Given the tight labour situation here, Asig could not recover in time, forcing Jetstar Asia to seek assistance from Sats.
Since Oct 16, Sats has been taking care of the airline's ramp services, which includes the loading and unloading of bags and cargo, while Asig does passenger check-in.
Confirming this, a spokesman for the airline said: "Jetstar Asia can confirm that we are working with Asig for ground-handling requirements in Singapore. Sats, Jetstar Asia's former sole ground-handling partner, is currently helping with the transition, providing ramp services."
Yacoob Piperdi, Sats' executive vice-president, gateway services, said: "Jetstar approached us on the evening of Oct 16 with an urgent request to provide ramp and baggage-handling services for its flights."
It took two days after services were disrupted on Oct 16 for all services to operate as scheduled.
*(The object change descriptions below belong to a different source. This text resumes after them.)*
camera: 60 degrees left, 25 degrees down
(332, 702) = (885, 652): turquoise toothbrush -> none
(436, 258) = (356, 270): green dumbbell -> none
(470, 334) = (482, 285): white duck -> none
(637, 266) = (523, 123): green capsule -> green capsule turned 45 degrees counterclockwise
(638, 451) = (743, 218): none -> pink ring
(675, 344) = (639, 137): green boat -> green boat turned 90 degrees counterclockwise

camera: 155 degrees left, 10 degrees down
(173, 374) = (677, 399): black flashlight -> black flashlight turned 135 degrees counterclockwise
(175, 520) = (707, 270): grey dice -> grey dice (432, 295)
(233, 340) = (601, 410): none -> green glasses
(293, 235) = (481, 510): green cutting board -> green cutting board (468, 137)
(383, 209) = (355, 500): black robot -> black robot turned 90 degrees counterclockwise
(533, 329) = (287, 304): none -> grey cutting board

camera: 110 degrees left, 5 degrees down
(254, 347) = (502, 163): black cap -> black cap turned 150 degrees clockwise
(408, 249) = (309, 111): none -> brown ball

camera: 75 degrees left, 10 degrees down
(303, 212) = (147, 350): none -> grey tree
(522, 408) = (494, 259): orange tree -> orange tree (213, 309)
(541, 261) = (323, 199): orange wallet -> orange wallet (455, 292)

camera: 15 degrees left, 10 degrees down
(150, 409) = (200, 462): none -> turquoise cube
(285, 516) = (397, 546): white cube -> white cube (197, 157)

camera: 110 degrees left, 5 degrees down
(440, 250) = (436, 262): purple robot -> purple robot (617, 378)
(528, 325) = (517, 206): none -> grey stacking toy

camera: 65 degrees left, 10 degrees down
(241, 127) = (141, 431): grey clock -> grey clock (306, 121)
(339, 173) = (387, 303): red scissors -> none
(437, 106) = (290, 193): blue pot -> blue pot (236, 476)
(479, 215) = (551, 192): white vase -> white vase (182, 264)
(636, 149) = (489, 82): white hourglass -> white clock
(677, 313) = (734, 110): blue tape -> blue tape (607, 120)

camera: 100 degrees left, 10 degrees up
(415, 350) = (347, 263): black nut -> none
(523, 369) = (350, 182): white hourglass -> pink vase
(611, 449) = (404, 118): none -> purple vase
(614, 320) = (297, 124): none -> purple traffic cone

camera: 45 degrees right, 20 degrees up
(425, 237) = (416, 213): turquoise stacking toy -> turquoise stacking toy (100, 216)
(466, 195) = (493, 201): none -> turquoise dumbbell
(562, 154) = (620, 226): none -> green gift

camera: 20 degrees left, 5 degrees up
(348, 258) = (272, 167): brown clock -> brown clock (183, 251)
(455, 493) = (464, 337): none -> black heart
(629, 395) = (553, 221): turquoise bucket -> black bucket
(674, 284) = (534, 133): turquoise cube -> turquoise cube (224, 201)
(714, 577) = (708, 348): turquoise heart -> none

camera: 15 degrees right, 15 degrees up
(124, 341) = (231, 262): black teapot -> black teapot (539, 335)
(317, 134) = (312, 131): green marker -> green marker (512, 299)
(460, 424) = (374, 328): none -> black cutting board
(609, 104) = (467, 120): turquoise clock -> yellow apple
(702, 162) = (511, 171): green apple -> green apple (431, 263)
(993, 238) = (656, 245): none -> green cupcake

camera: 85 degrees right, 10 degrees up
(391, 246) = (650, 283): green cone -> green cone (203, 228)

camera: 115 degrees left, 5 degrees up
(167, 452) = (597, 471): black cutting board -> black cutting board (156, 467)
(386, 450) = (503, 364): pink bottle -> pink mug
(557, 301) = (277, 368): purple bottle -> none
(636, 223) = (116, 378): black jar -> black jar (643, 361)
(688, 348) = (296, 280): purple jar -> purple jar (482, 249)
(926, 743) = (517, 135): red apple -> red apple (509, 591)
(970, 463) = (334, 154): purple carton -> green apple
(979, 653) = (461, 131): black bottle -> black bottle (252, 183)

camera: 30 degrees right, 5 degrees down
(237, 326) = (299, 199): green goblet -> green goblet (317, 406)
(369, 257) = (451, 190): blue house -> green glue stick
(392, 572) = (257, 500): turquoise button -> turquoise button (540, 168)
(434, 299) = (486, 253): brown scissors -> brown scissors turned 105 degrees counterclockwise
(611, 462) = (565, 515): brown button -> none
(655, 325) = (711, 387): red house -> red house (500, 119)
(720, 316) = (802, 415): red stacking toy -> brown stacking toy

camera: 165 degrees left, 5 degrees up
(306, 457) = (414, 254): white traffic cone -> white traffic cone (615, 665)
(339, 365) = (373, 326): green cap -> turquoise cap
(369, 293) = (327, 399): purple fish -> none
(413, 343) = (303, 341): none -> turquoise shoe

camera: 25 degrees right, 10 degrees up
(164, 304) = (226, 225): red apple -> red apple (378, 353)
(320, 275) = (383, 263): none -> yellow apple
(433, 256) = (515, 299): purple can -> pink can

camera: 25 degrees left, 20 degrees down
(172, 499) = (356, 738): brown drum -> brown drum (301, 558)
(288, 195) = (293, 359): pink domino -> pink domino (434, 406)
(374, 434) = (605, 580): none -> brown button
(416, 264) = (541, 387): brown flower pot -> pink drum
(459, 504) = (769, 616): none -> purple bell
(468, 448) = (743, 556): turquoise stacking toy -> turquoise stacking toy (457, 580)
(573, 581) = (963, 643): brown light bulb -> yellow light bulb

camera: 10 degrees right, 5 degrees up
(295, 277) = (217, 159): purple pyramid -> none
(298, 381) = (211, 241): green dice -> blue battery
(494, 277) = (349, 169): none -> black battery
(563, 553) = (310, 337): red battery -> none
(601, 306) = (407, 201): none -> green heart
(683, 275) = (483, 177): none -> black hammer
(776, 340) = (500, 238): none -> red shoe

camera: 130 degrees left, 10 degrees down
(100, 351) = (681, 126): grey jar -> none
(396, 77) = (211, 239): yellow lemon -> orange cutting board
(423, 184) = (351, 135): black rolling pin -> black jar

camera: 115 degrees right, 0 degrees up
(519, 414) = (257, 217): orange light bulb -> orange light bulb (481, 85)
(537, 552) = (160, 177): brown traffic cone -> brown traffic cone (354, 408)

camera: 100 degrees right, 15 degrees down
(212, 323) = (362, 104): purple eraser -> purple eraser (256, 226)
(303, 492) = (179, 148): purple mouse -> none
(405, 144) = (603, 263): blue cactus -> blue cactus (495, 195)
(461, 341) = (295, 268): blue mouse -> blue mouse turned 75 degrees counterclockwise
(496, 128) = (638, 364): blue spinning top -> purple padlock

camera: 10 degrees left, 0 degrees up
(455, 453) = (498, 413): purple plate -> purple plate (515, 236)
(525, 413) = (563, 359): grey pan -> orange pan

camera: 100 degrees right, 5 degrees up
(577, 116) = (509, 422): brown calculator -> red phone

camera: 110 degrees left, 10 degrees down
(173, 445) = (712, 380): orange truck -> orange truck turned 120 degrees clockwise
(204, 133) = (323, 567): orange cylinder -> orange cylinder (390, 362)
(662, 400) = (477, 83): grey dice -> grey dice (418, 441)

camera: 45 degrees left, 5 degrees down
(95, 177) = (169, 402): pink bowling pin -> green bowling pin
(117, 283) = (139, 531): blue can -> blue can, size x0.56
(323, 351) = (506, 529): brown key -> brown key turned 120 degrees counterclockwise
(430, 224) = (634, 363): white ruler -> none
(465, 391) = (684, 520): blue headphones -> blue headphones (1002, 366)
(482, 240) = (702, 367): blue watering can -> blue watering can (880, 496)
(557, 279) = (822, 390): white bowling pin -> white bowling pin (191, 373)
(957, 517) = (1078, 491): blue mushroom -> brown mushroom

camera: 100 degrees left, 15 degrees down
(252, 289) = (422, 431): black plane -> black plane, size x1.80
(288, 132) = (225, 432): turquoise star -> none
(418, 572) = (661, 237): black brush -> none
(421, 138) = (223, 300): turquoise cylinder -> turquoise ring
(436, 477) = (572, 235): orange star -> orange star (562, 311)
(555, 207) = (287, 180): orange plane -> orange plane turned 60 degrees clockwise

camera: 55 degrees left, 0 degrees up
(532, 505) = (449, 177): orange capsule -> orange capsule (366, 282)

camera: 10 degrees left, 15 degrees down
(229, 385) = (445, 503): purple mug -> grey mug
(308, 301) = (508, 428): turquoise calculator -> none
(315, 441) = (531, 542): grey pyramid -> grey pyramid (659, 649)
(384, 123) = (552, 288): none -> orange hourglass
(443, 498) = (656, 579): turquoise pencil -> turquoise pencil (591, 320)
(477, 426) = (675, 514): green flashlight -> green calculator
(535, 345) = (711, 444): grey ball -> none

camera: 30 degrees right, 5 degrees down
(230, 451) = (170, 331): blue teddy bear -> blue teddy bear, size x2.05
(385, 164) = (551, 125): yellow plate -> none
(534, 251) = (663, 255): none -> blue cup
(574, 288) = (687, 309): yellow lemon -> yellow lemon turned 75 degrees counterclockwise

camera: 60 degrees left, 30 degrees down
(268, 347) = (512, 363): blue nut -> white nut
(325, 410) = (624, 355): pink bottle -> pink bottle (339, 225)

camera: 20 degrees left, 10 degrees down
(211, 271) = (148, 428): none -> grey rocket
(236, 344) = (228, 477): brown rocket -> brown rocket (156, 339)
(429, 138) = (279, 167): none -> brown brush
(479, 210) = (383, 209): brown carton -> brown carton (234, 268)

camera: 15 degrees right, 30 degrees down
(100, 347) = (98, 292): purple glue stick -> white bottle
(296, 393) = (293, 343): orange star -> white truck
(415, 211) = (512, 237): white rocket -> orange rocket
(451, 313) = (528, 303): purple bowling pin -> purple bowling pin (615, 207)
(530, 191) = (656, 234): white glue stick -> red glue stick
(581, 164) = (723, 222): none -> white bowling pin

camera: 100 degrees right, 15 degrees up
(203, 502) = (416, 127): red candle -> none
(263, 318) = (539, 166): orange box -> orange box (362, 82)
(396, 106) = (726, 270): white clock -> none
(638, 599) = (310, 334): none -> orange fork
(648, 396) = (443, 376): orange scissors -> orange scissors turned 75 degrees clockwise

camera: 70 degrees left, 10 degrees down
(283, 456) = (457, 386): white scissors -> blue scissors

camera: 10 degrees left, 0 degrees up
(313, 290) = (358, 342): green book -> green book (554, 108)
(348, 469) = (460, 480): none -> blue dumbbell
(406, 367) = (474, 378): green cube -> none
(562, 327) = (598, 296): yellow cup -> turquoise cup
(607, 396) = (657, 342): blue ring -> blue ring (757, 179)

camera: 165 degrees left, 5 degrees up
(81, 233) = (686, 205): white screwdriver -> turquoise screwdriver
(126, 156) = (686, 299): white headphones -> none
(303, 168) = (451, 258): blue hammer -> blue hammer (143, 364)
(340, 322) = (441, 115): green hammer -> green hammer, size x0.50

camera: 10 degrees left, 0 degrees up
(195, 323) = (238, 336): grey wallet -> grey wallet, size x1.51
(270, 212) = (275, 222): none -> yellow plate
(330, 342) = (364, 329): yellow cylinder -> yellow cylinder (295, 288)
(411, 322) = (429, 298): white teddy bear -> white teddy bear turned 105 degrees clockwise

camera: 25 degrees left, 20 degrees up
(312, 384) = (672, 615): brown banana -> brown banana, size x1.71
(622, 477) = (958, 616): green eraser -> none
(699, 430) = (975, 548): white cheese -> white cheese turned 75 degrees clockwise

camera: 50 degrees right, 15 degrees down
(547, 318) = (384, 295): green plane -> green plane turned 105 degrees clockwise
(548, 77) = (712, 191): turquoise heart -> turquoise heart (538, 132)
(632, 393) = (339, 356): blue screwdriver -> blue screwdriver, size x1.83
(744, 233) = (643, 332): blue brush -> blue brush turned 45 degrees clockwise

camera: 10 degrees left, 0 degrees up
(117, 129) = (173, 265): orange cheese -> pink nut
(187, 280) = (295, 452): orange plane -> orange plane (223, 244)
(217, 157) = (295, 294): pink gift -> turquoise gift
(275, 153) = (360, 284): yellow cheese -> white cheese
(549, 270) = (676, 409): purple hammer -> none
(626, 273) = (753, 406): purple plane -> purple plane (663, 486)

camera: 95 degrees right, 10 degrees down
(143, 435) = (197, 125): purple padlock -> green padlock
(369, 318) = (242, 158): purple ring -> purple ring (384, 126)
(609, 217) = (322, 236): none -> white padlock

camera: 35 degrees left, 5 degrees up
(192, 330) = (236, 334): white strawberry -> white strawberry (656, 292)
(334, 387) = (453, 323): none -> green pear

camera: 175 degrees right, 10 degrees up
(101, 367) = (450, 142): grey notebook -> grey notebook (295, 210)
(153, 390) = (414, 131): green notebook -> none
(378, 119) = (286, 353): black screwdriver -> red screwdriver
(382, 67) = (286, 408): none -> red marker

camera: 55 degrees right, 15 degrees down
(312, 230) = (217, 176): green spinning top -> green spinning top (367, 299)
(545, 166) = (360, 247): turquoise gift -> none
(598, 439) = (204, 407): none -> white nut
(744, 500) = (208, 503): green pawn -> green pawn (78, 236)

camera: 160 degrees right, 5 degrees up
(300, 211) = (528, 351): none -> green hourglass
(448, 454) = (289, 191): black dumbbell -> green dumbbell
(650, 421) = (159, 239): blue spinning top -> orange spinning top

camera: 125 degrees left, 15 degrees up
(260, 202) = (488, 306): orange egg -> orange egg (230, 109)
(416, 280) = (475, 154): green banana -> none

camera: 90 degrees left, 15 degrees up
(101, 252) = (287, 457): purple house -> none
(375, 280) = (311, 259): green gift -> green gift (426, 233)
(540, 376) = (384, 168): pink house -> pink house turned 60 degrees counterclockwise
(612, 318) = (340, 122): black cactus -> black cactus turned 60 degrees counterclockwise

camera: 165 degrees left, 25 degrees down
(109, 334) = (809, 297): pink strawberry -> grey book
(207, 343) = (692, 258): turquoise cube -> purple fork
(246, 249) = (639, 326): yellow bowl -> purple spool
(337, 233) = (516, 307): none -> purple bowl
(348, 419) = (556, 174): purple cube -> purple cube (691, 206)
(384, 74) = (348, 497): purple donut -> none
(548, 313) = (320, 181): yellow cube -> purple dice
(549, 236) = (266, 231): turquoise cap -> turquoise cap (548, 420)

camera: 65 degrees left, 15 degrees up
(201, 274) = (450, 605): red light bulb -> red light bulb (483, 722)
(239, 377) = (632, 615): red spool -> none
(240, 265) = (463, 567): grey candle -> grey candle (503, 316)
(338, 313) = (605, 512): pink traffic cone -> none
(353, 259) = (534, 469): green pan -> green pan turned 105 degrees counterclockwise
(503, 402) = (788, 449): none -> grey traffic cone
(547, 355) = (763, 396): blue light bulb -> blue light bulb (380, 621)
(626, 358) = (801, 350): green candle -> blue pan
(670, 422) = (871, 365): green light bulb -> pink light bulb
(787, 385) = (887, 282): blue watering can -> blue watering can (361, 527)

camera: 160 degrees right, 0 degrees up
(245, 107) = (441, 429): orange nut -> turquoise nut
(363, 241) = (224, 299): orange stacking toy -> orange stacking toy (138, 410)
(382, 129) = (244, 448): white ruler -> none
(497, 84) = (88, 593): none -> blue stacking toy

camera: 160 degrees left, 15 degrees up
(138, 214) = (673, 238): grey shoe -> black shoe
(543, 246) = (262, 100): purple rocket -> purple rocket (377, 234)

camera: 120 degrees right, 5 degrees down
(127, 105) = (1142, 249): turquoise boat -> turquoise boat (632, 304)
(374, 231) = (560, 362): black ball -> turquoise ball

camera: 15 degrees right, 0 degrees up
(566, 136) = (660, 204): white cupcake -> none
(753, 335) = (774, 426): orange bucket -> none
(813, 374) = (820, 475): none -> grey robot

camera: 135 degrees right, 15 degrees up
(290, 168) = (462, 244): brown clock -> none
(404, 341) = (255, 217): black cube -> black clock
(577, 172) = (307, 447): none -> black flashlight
The problem may be solved for now but the question is how long Sats will provide assistance, industry observers said.
Neither Sats nor Jetstar Asia would say when asked.
In its first official comment since the hiccup, Asig apologised to affected customers and told The Straits Times that the firm remains committed to its operations here.
But how long it can survive here remains to be seen, industry experts said, citing the exit of Swissport a few years ago.
The global European firm, which began operations in Singapore in 2005, quit four years later after suffering losses of more than $50 million.
With the year-end holidays approaching, the bigger concern for travellers is whether Jetstar Asia can find a permanent solution to its ground-handling woes.
Portfolio manager Su Zhen, 30, who took a Jetstar flight from Bangkok to Singapore on Oct 16, had to wait two days before her luggage was delivered to her.
"Understandably when there is a change in system or process, hiccups are bound to happen. But it's shocking that the hiccup is of such scale," she said.